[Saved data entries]
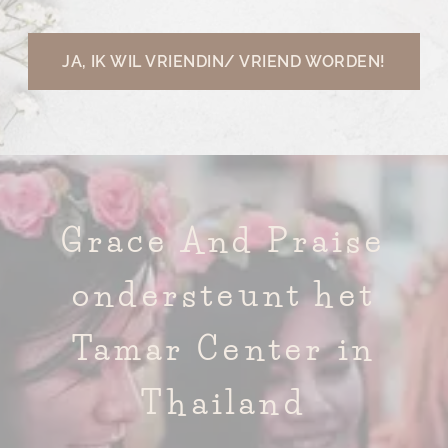
JA, IK WIL VRIENDIN/ VRIEND WORDEN!
Grace And Praise
ondersteunt het
Tamar Center in
Thailand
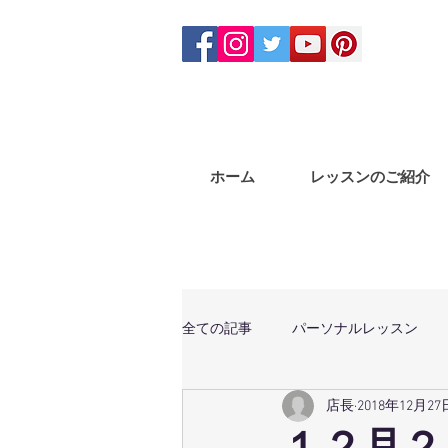
ホーム
レッスンのご紹介
全ての記事
パーソナルレッスン
店長
2018年12月27
体幹トレーニング
マサラバン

WHAT YOU ARE ASKED TO DO:
What is needed is an exact printout of all the entries, without the pictures.

ANSWER SPACE:
JA, IK WIL VRIENDIN/ VRIEND WORDEN!
Grace And Praise
ondersteunt het
Tamar Center in
Thailand
ホーム
レッスンのご紹介
全ての記事
パーソナルレッスン
店長
2018年12月27
体幹トレーニング
マサラバン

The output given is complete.